If you do go with storing image, like James says, make sure to put thumbnails in a different table than main images.

Best of luck
Frank

If your servers crunch under

If your servers crunch under only 2 million files, you're probably using the wrong file system. Remember, on ext3, things get sad with more than a few hundred files in a directory. XFS (and reiser) do a *lot* better.

One way to "replicate" between filesystems on different machines could be to have a central NFS share for "incoming" with a directory for each slave. Copy the file into an "incoming" directory, hard link into directory for each slave. As a script running on the slaves finds files in its directory, it copies it to its local storage and unlinks (rm) it from its incoming tree.
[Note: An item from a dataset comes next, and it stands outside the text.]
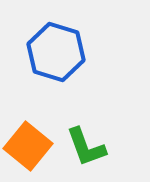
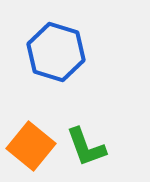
orange square: moved 3 px right
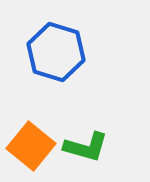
green L-shape: rotated 54 degrees counterclockwise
If you need to wait until a file is copied to a slave - just check for it in the incoming directory of that slave!

To resync/add a new slave - add a directory in the incoming tree (as your scripts are smart about this and look at what directories are in the incoming tree) and rsync the data across!
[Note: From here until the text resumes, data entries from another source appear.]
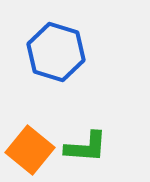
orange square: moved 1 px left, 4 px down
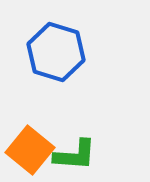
green L-shape: moved 11 px left, 8 px down
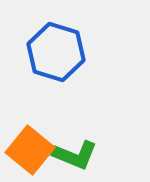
green L-shape: rotated 18 degrees clockwise
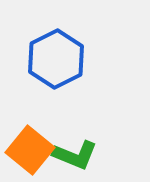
blue hexagon: moved 7 px down; rotated 16 degrees clockwise
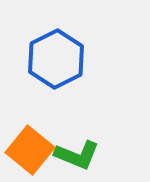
green L-shape: moved 2 px right
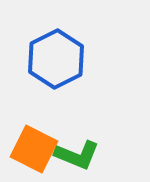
orange square: moved 4 px right, 1 px up; rotated 12 degrees counterclockwise
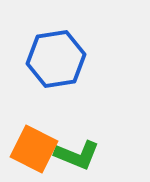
blue hexagon: rotated 18 degrees clockwise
What's extra tricky dicky is to serve the images directly off these machines - i.e. run an unlta-light web server! This way your application (running in, for example PHP) runs on one box just generating URLs to another - load balancing!

You've given a good example

You've given a good example of a case where storing images in the database makes sense. Images and video can also benefit from the database advantages like replication for spreading the load. Yes, people do store video, in chunks, in MySQL databases.

What you might do is store in a metadata table an object location. You can then specify that location in many ways, one of them being in a particular set of database servers, another being in the filesystem. Then you have the flexibility to do things like have a size or other threshold above which you use the filesystem, as well as a migration strategy, since you can start with them all pointing to the filesystem and migrate them over time.

If you use thumbnails I suggest putting them in a different table from the full size images and both different form the metadata. That is likely to help cache efficiency, since the thumbnails are likely to be far more frequently accessed.

Wikipedia doesn't (yet) store images in the database but it does use this object approach to store text records first uncompressed alone, then compressed combining many together for higher compression, and finally into sets of databases running on regular web servers. Effectively, hierarchical storage.

You should also investigate the MogileFS system developed for use by LiveJournal.